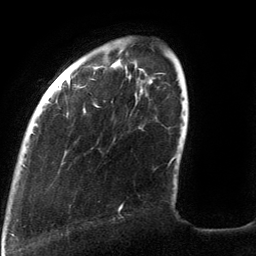
Breast MRI (dynamic contrast-enhanced), one axial slice; position 27 of 134 along the scan axis; cropped to one breast; dynamic contrast-enhanced series, time point 2 of 6 at this slice position (early post-contrast); 3 T; TE 2.7 ms, TR 6.5 ms; 1.2 mm slice thickness; 256 × 256 image matrix. Female patient.
Outlined on this slice (semi-automatically segmented with operator editing):
- enhancing-tissue mask used for the functional tumour volume (all voxels passing the contrast-enhancement thresholds inside the analysis volume; usually the tumour): bounding box (x1, y1, x2, y2) in pixels: (32, 77, 176, 211)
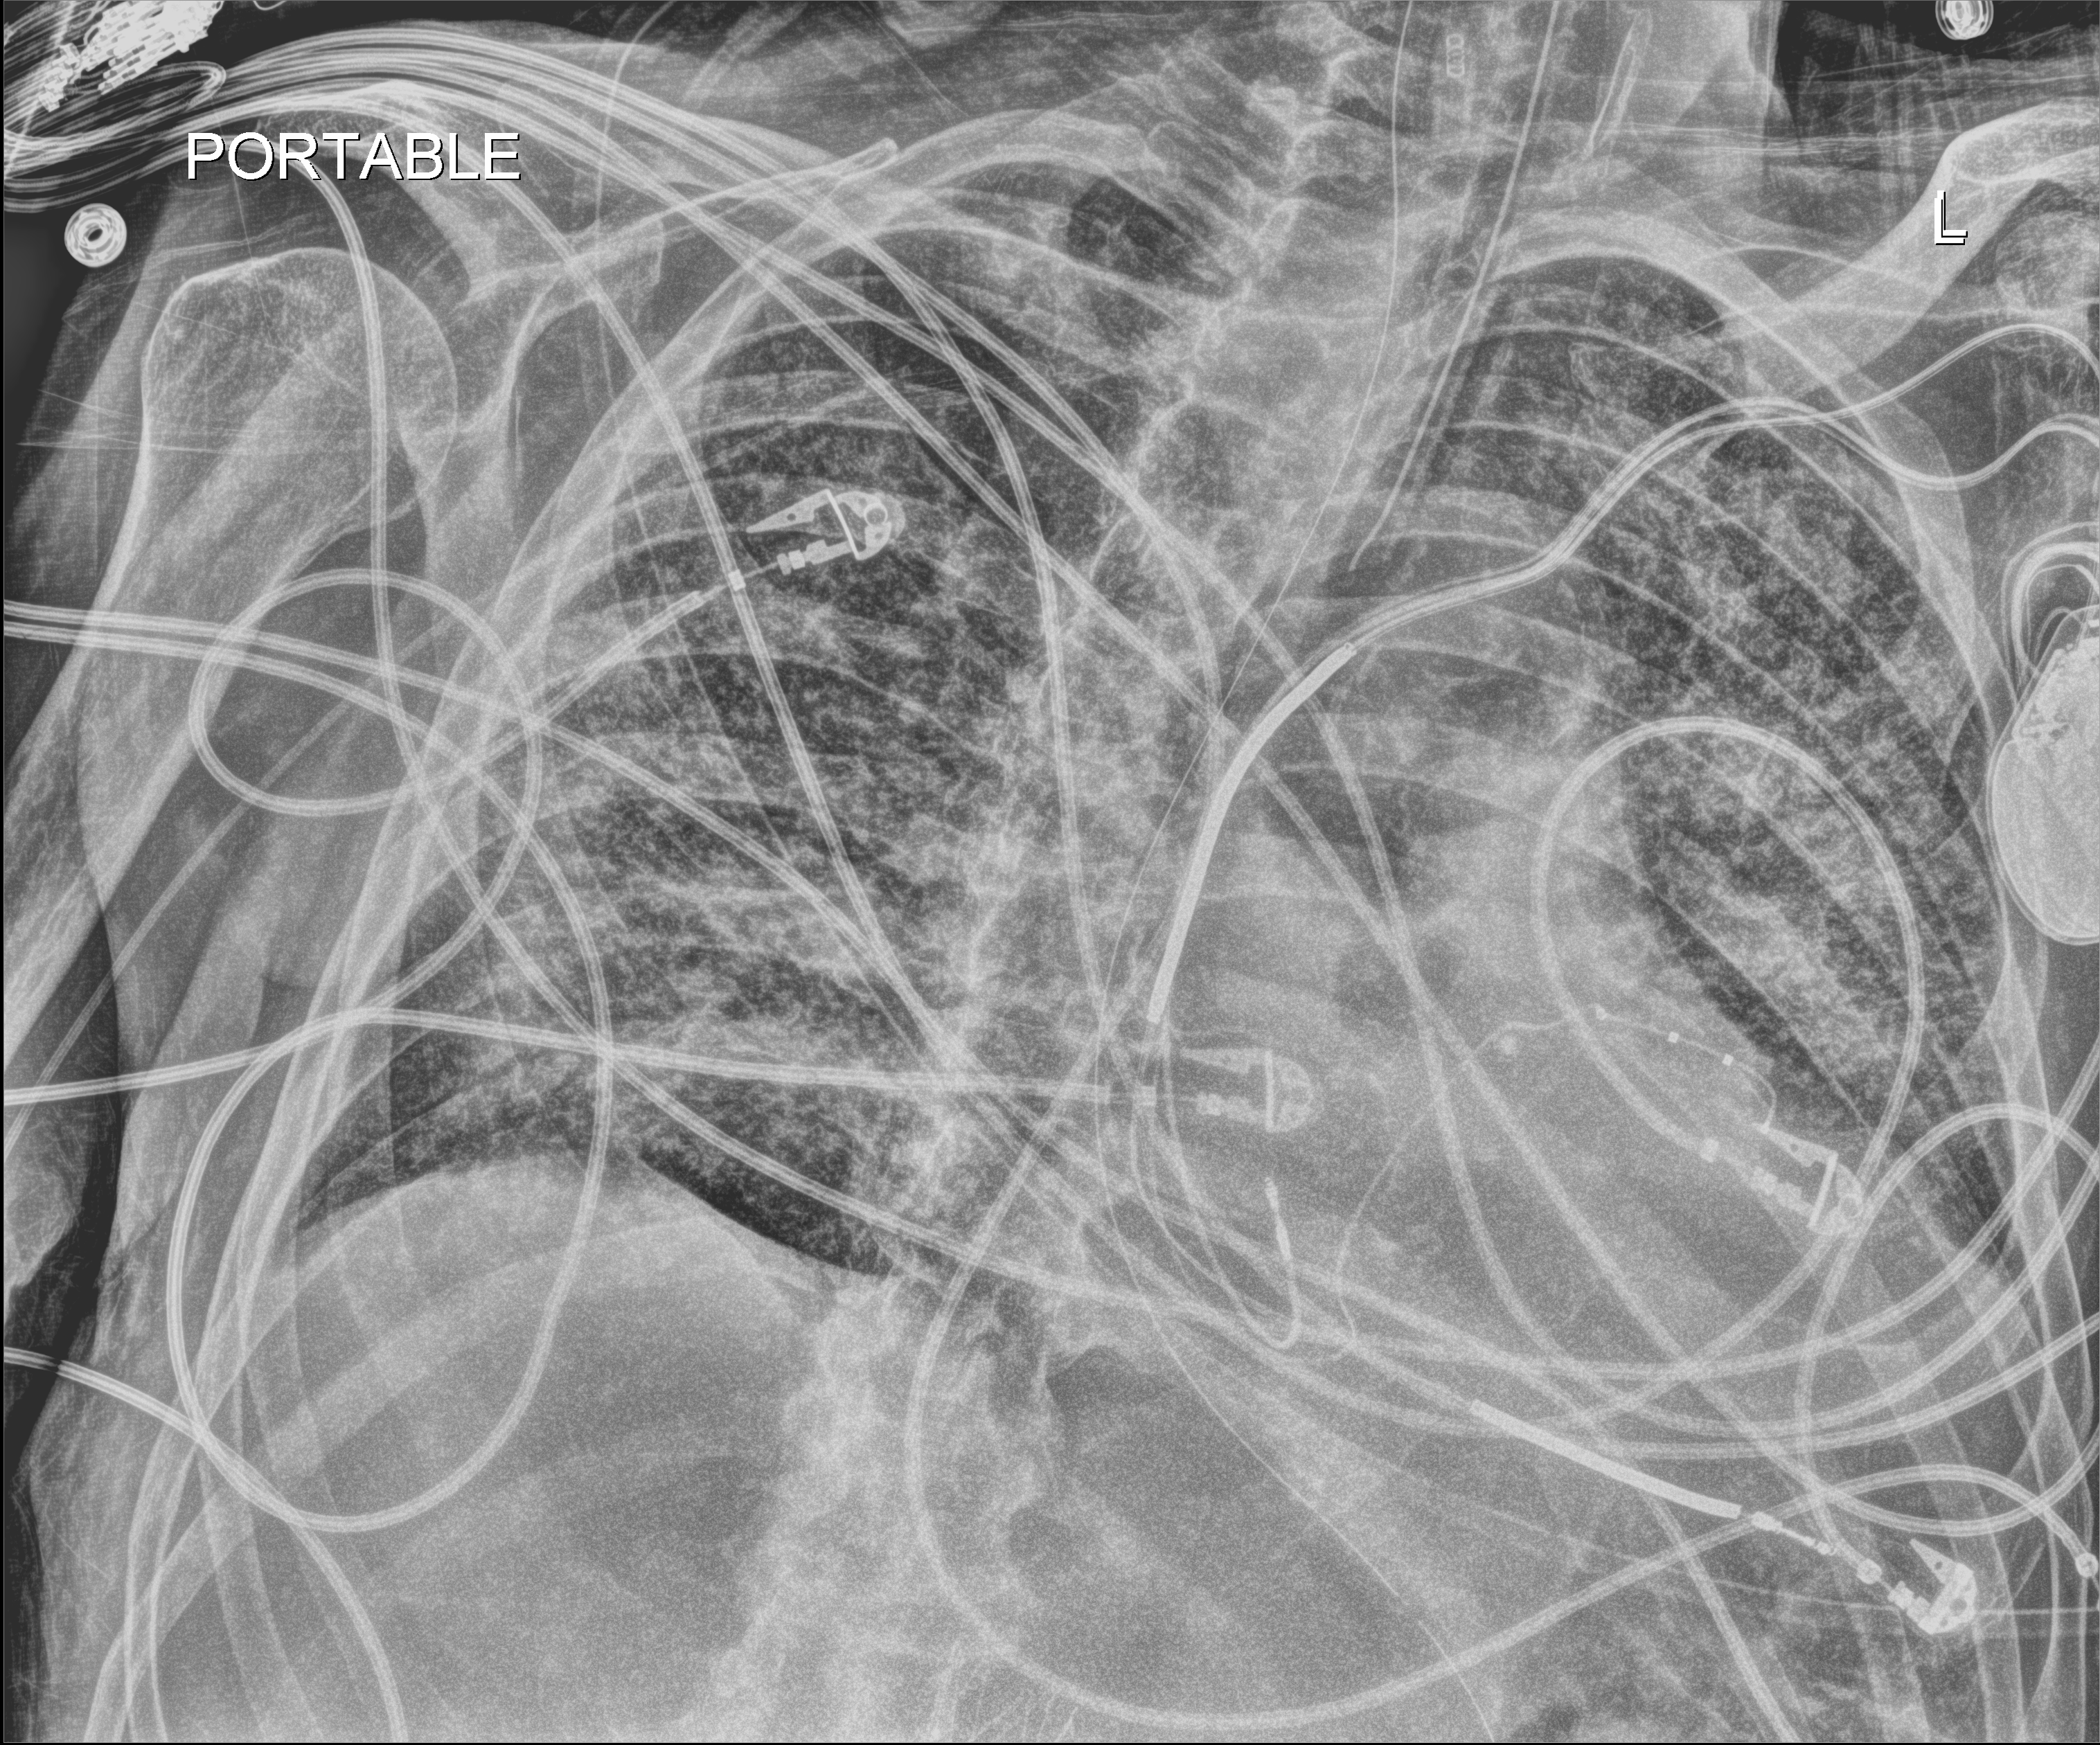
Portable chest radiograph; anteroposterior (AP) projection. Patient hospitalised with COVID-19; male, aged 60–74 years.
From the hospital-stay record, not from the radiograph (when in the stay this image was taken is not recorded): admitted to intensive care during this hospital stay: yes; mechanically ventilated during this hospital stay: yes.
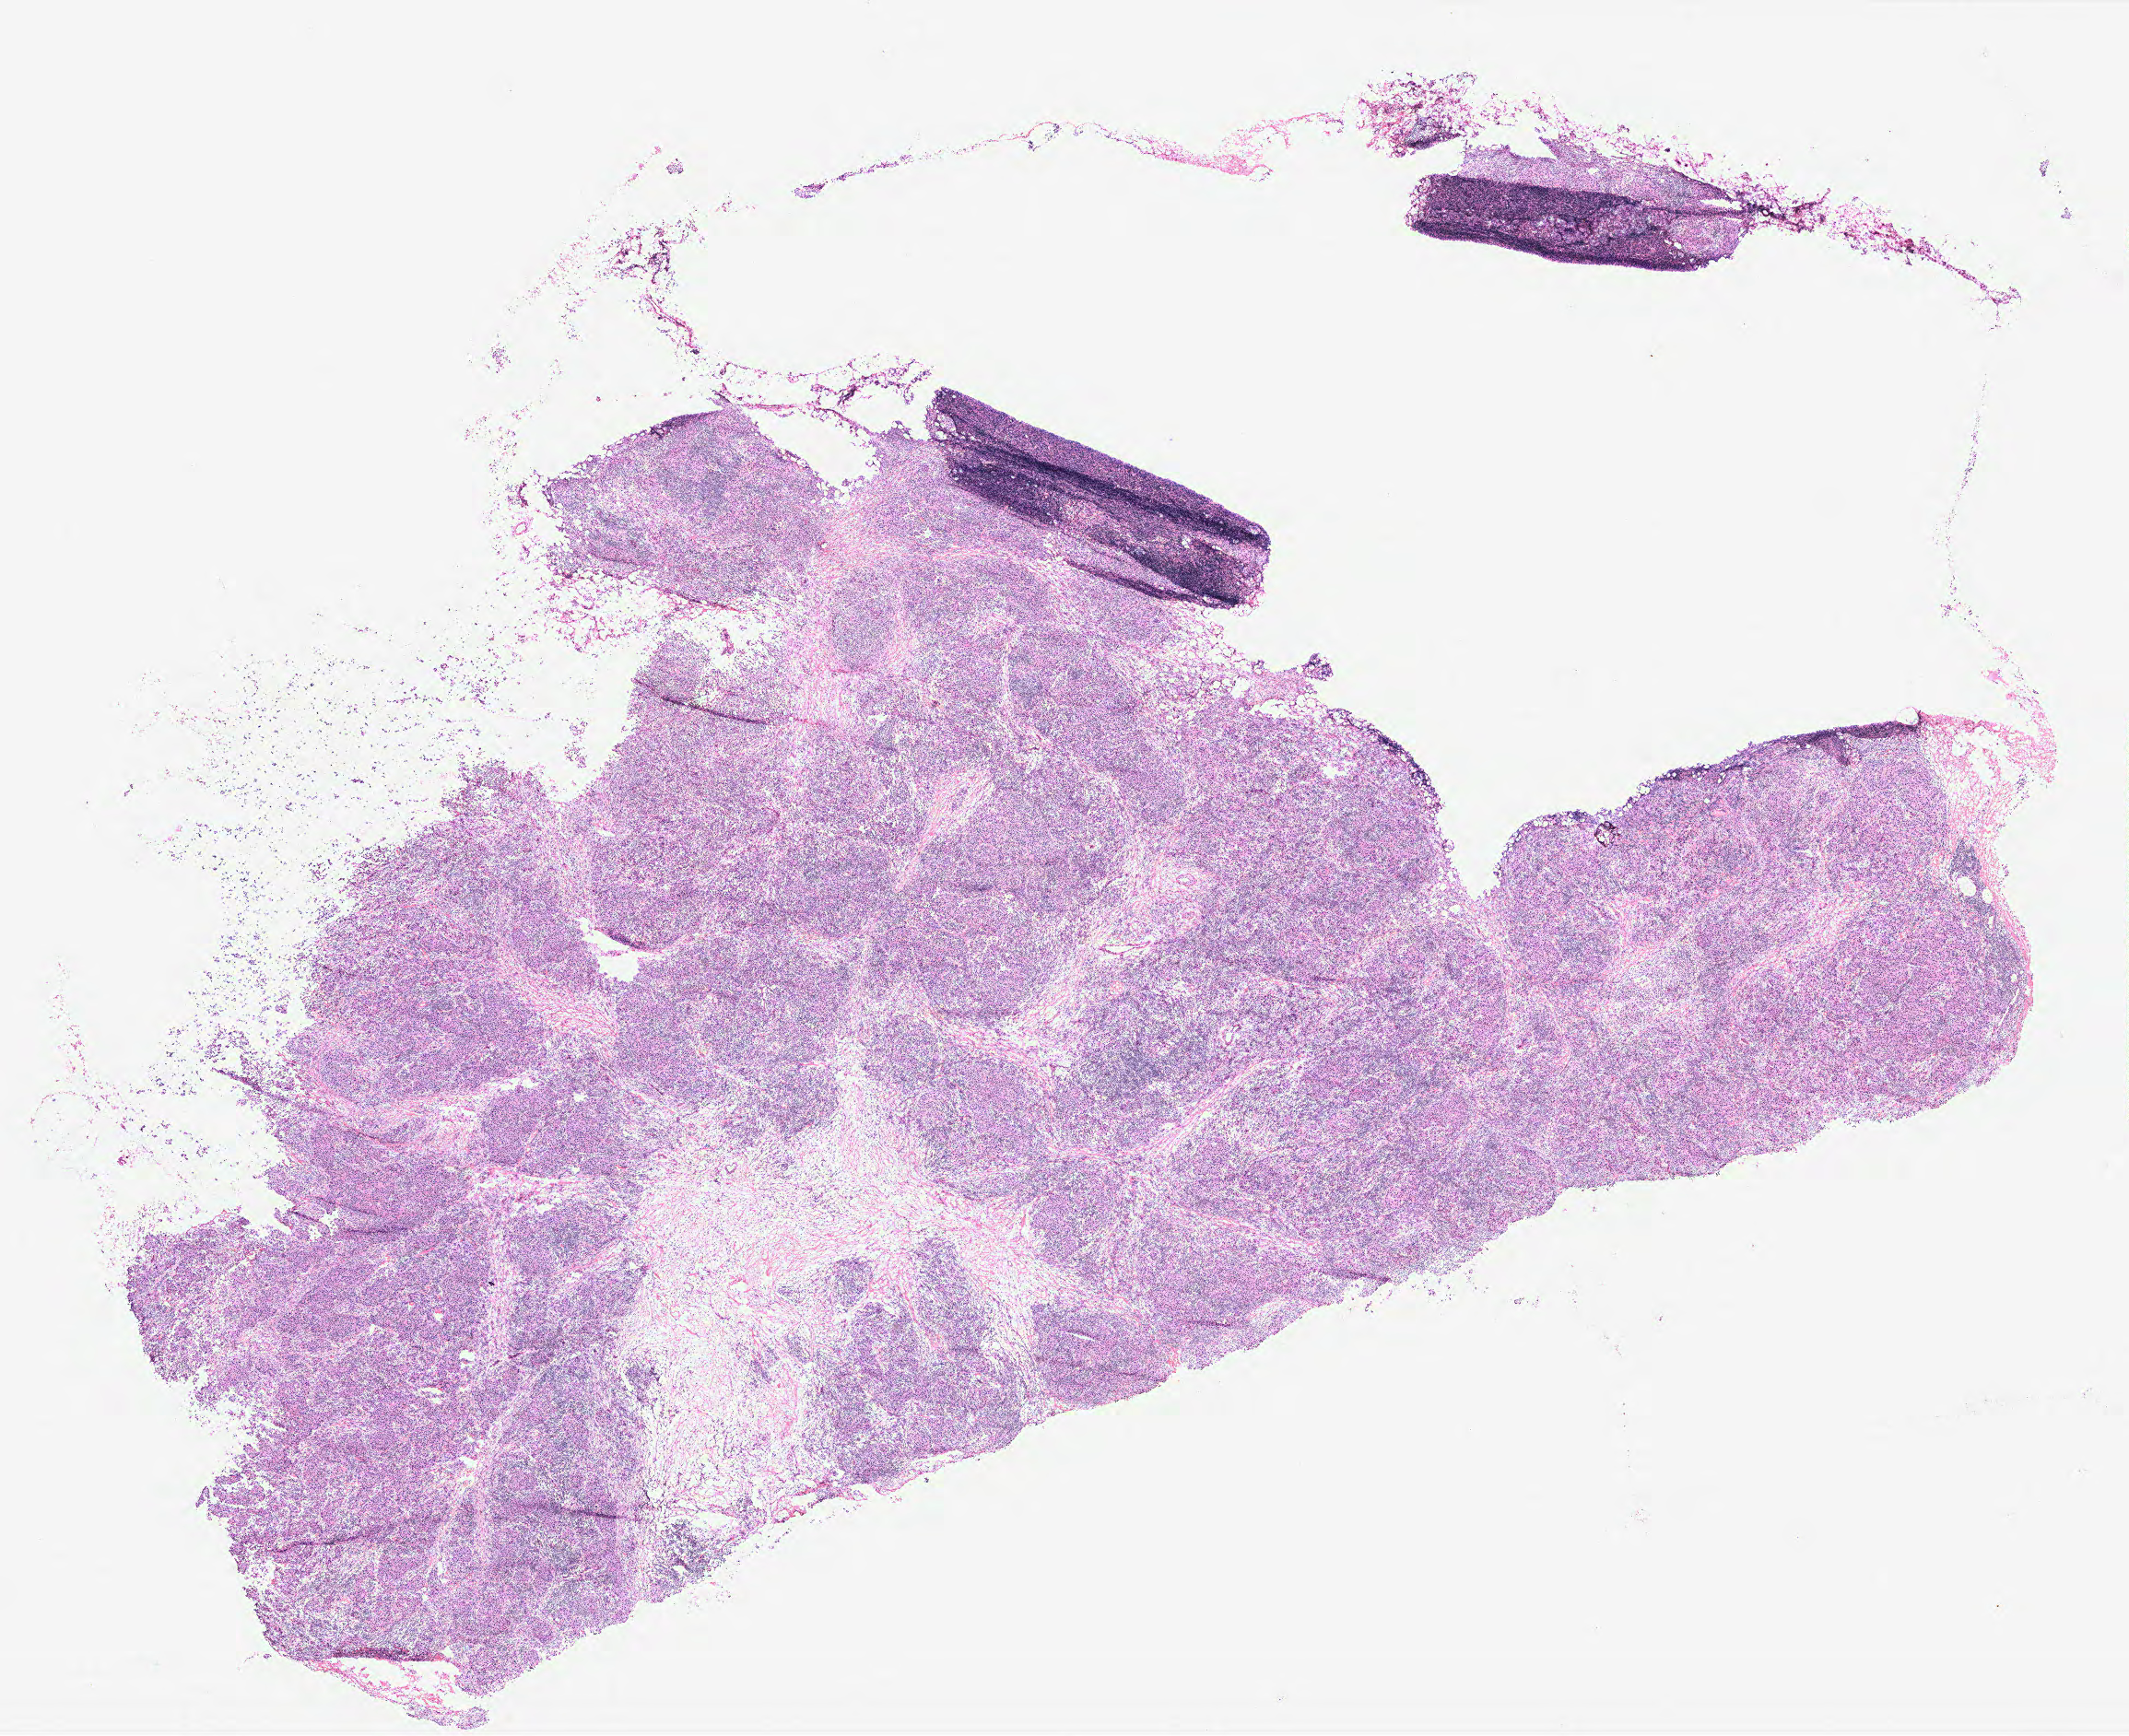
H&E-stained whole-slide image, whole scanned area (about 18.5 x 15.1 mm, from a 40x scan) shown as a low-resolution overview; tumour tissue sample, breast. 64-year-old female patient.
Histologic diagnosis: Infiltrating duct carcinoma, NOS. AJCC pathologic stage: IIIA.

Exercise
Which lines above hold the string "with"? Please copy all of them.

Exercise result
Outlined on this slice (semi-automatically segmented with operator editing):
Portable chest radiograph; anteroposterior (AP) projection. Patient hospitalised with COVID-19; male, aged 60–74 years.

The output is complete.